SOURCE EXTRACT:
# Pls help, where to buy rubber molding around headlights



## Max_Power_75 (Mar 5, 2009)

Hey guys
The black rubbery molding at the top of my headlight (the one that basically seals the hood with the headlight) has started getting bad.
I noticed that is attached to the headlights with clip so I want to believe that is replaceable...
Do you know if and where I can buy a new one?


----------



## Max_Power_75 (Mar 5, 2009)

*Re: Pls help, where to buy rubber molding around headlights (Max_Power_75)*

I think I found it, the part number for who even needs it, is 4B0941191A for the driver side and 4B0941192A for the passenger side.
Btw the V8s have different part numbers.
Here is the online catalog where I found the info:
http://members.cox.net/jmess5/A6C5PartsList.pdf
*Please let me know If you know where I can order this part number (other than the stealership) * 


_Modified by Max_Power_75 at 3:25 PM 4-22-2009_


----------



## EK20 (Sep 28, 2004)

DATA SHOWN:
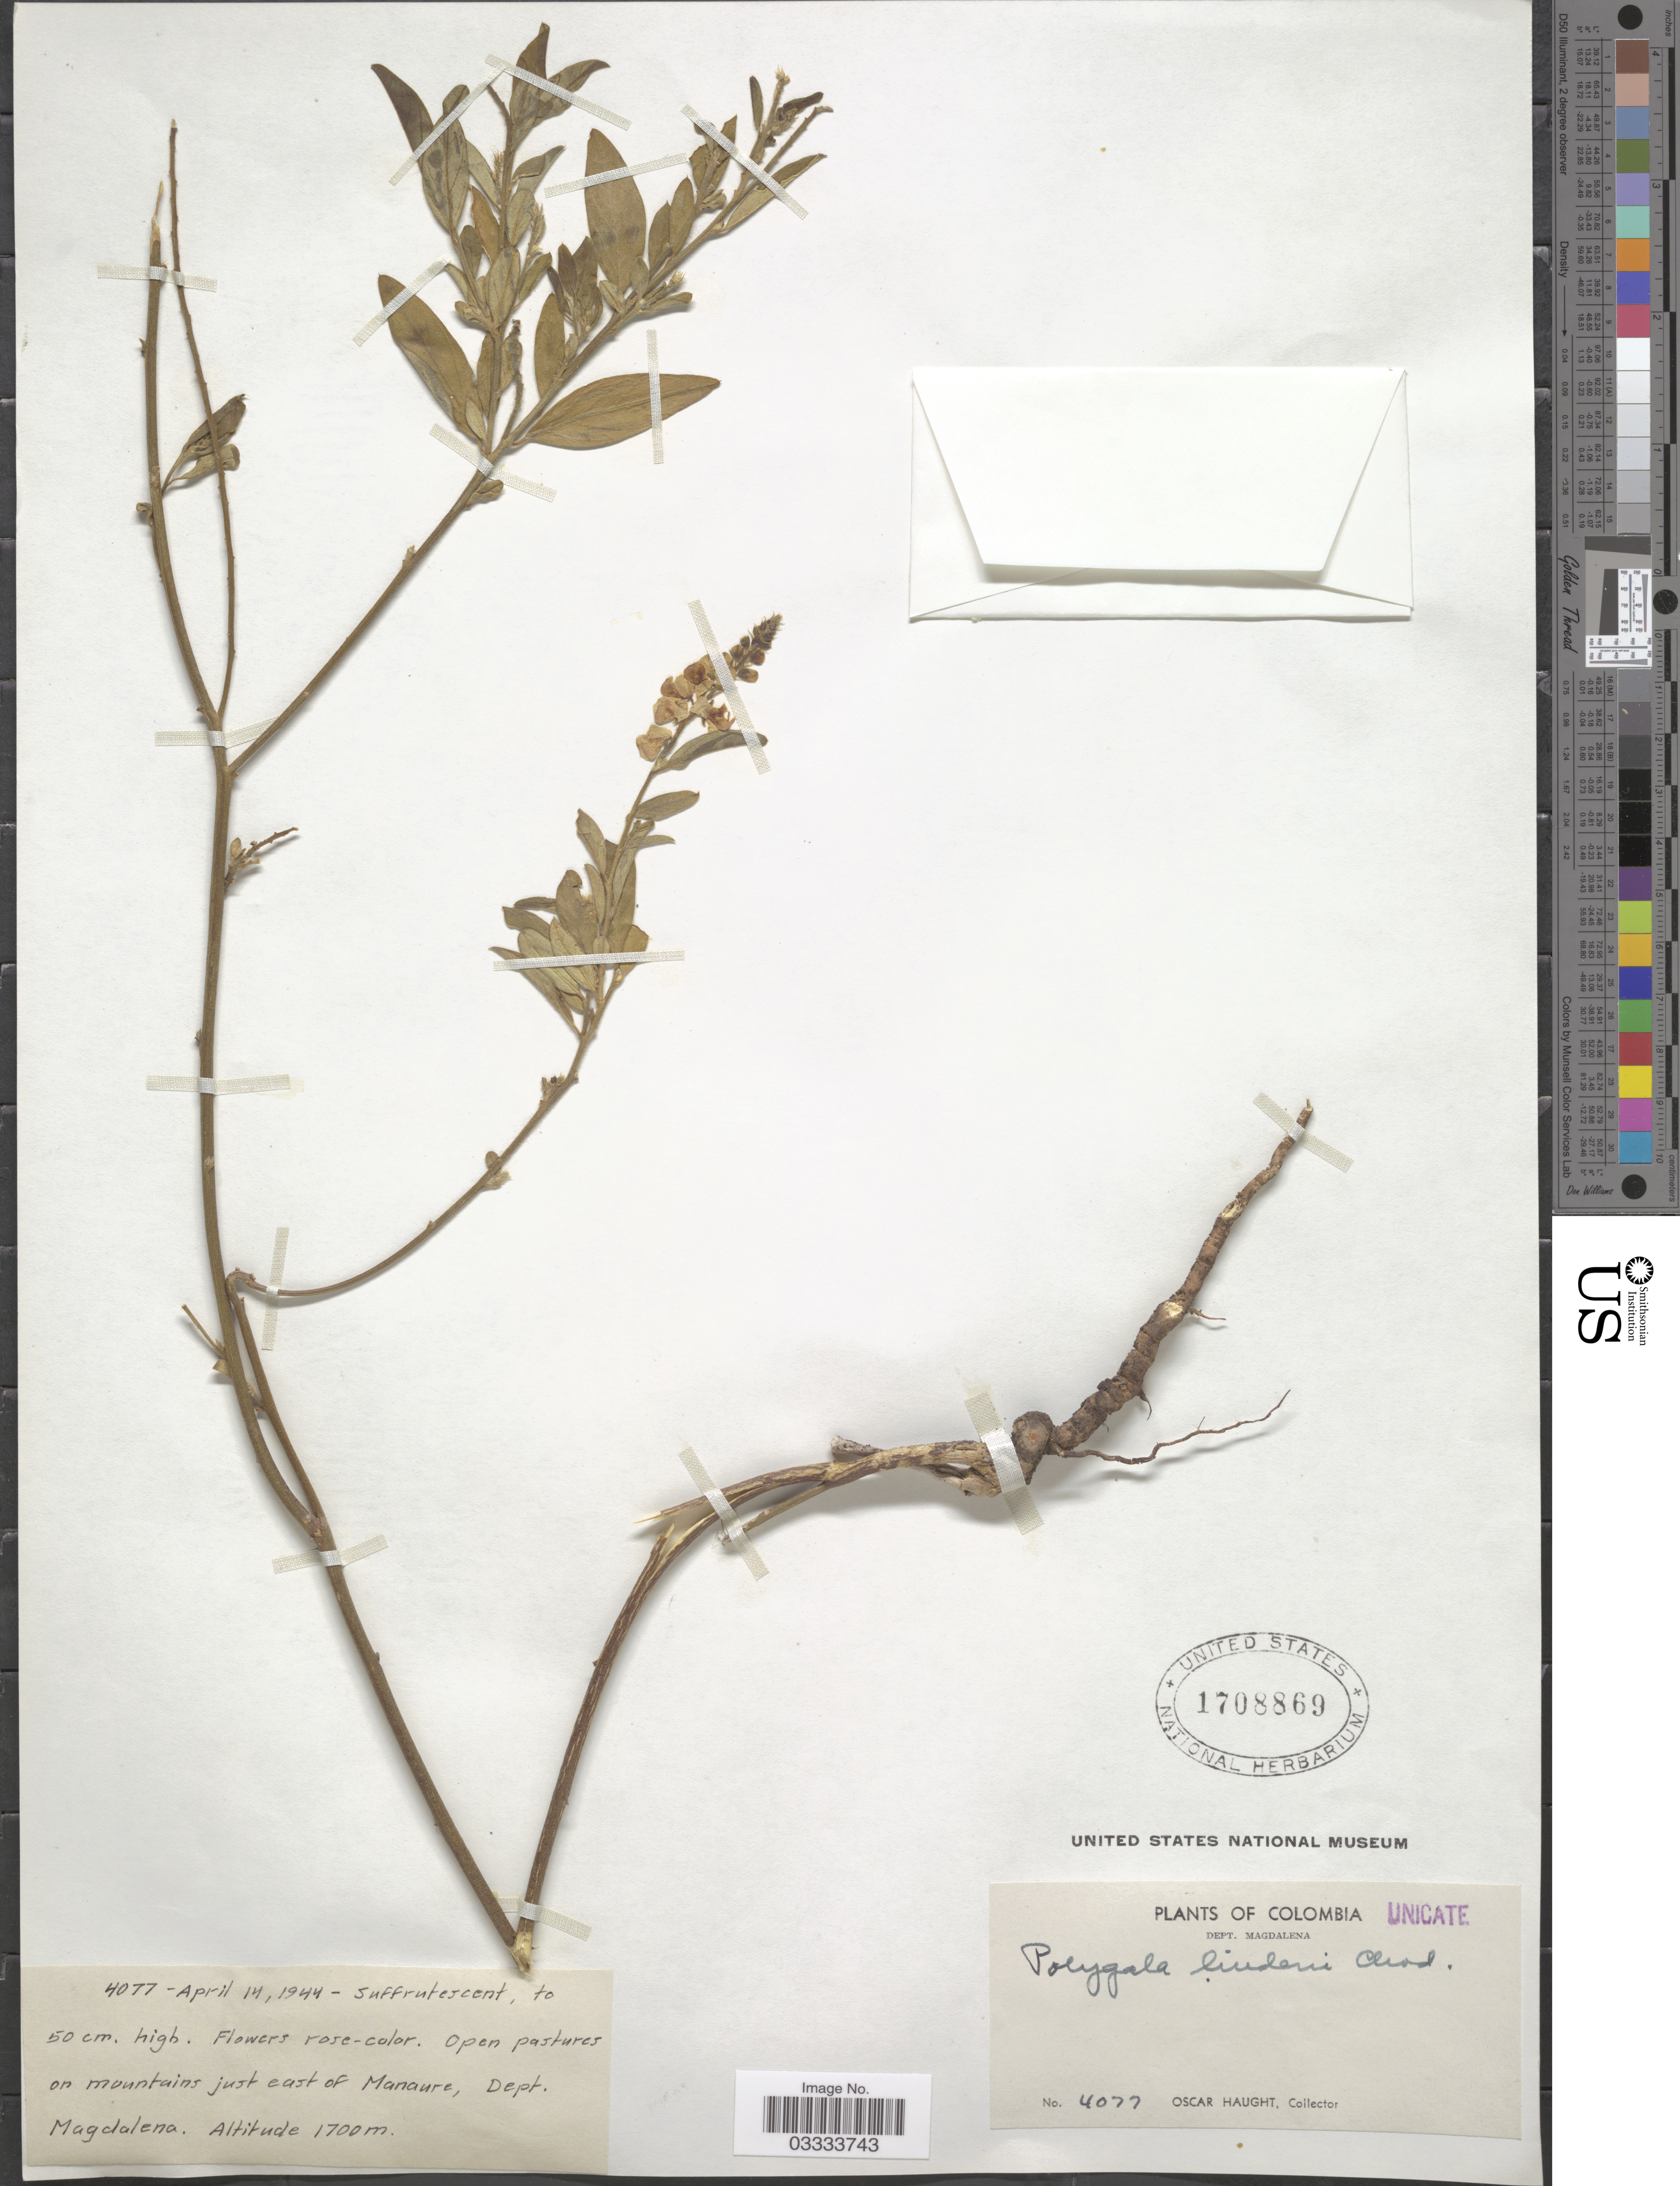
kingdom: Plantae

==

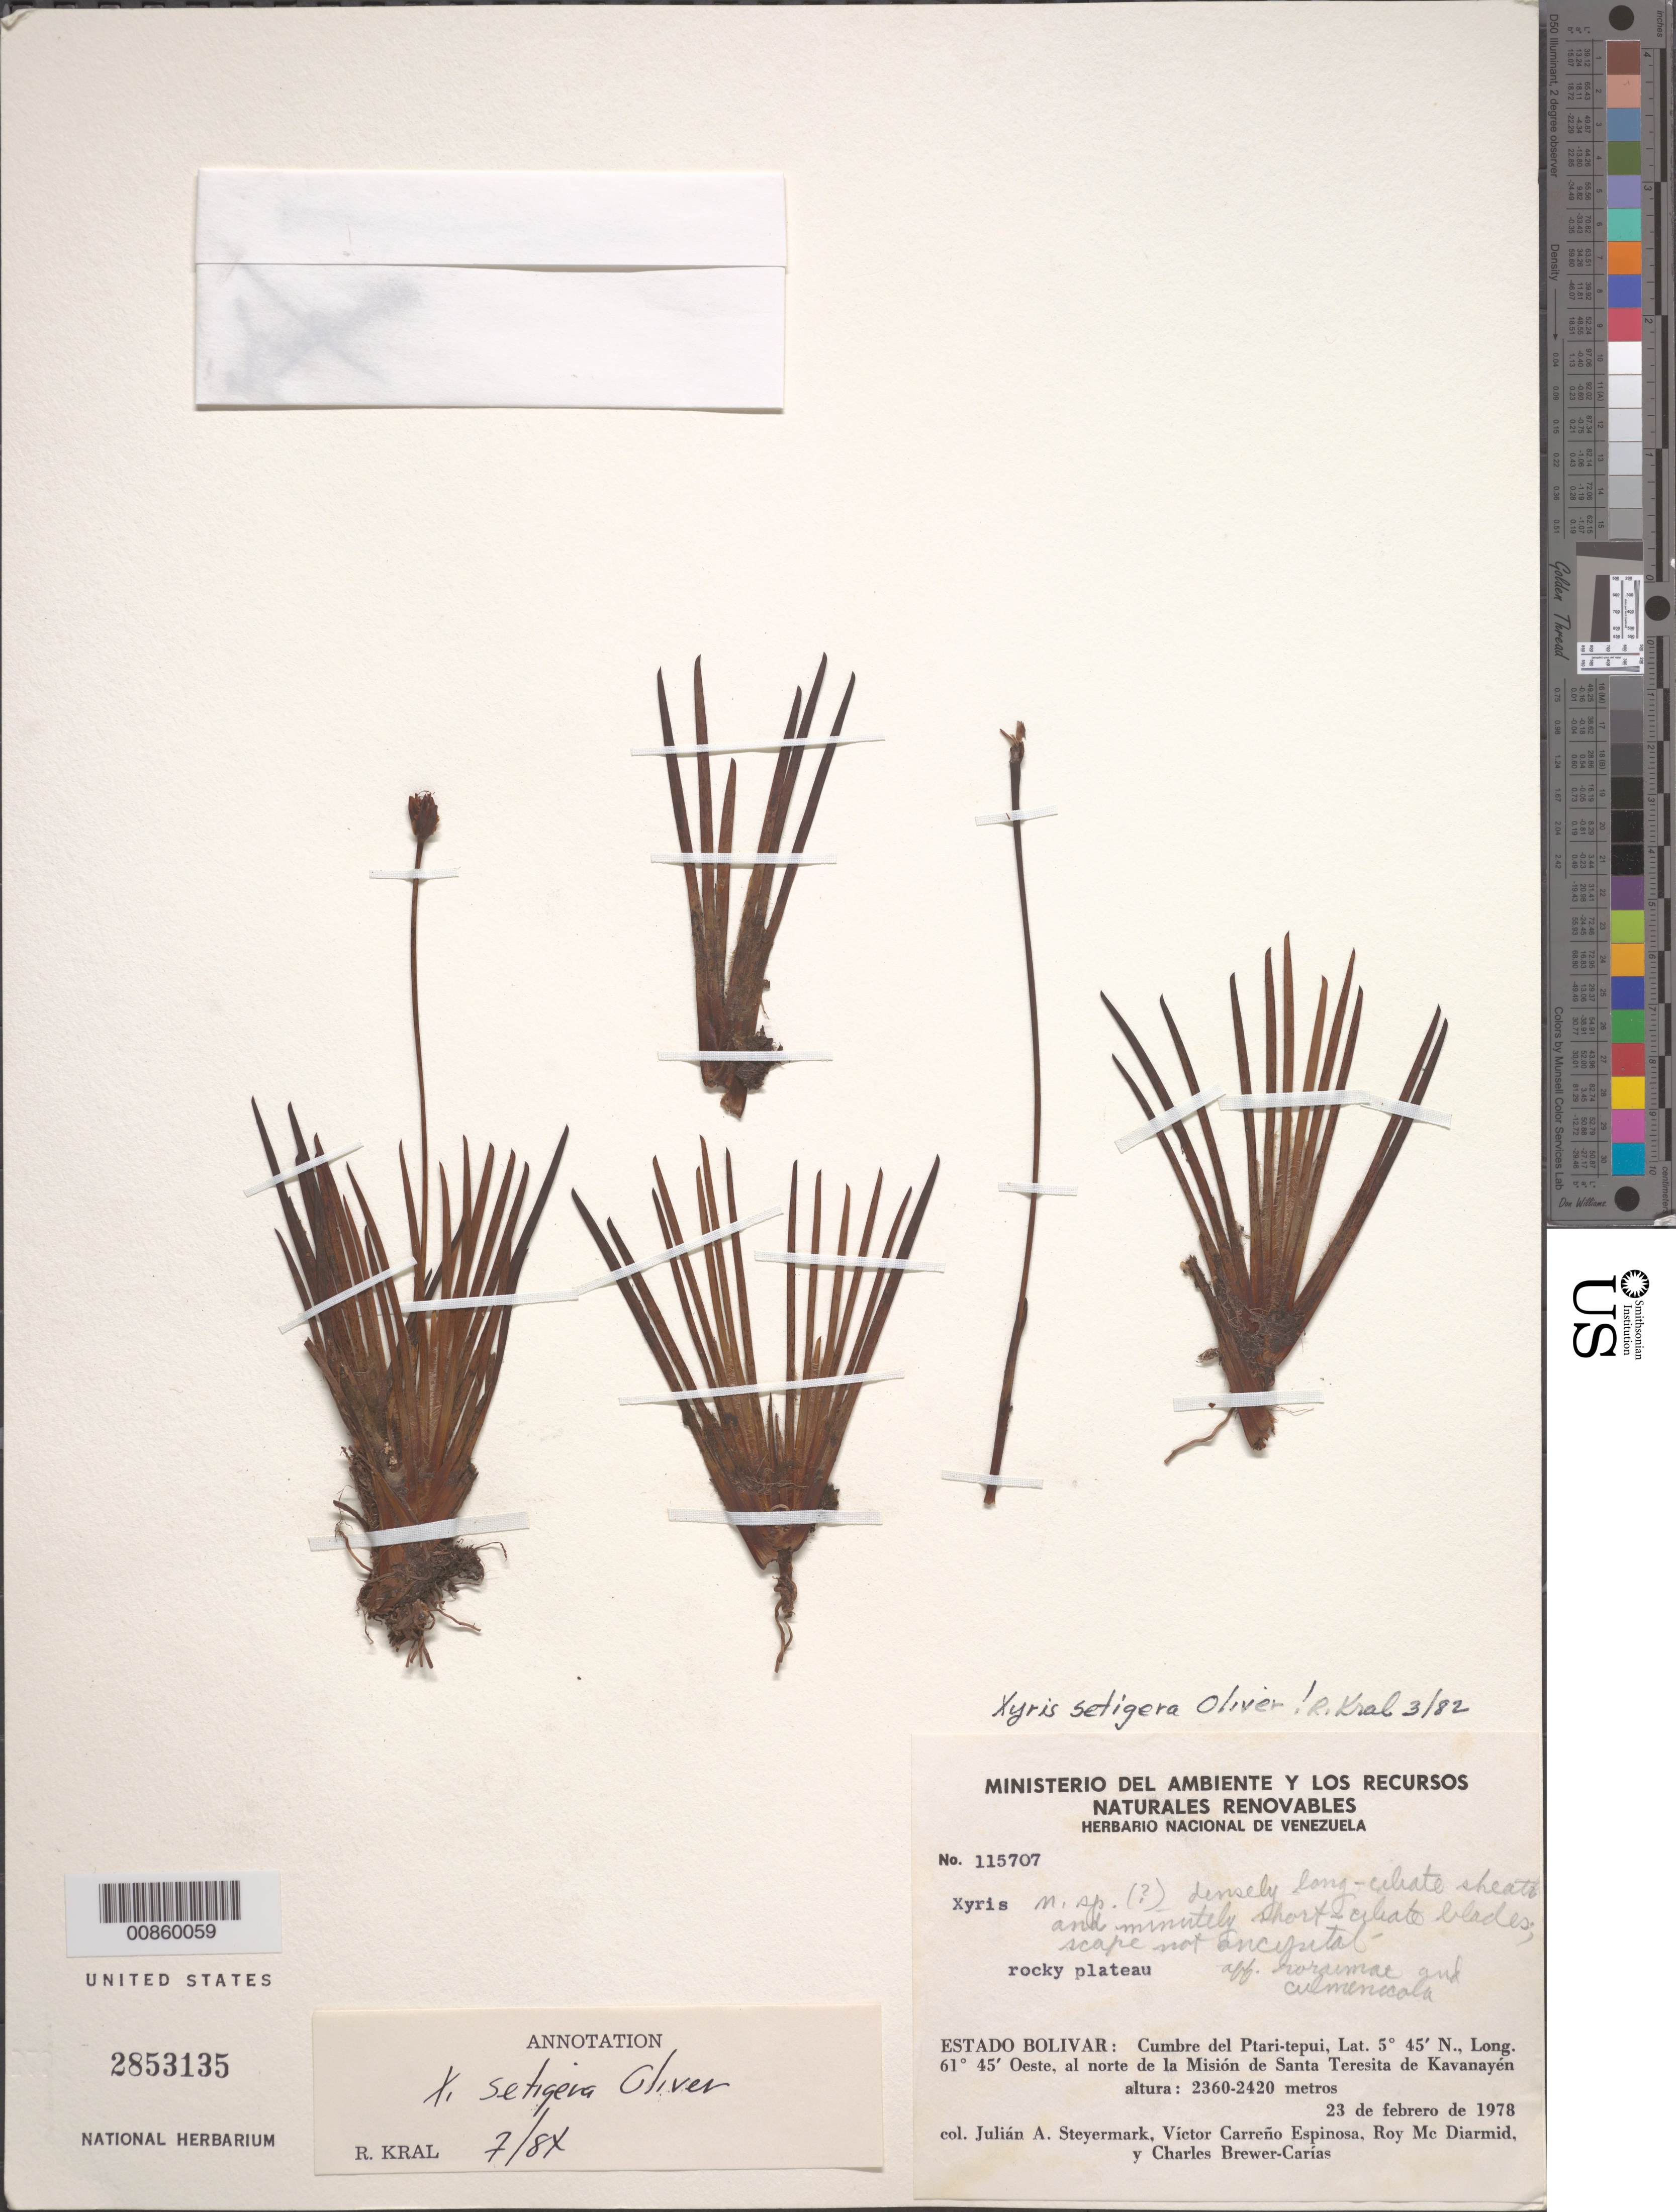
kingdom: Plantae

EXERCISE DESCRIPTION:
Pull out the passage of the headlight molding thread that runs from "Btw the V8s" to "(Sep 28, 2004)", copying it word for word.

SOLVED EXERCISE:
Btw the V8s have different part numbers.
Here is the online catalog where I found the info:
http://members.cox.net/jmess5/A6C5PartsList.pdf
*Please let me know If you know where I can order this part number (other than the stealership) * 


_Modified by Max_Power_75 at 3:25 PM 4-22-2009_


----------



## EK20 (Sep 28, 2004)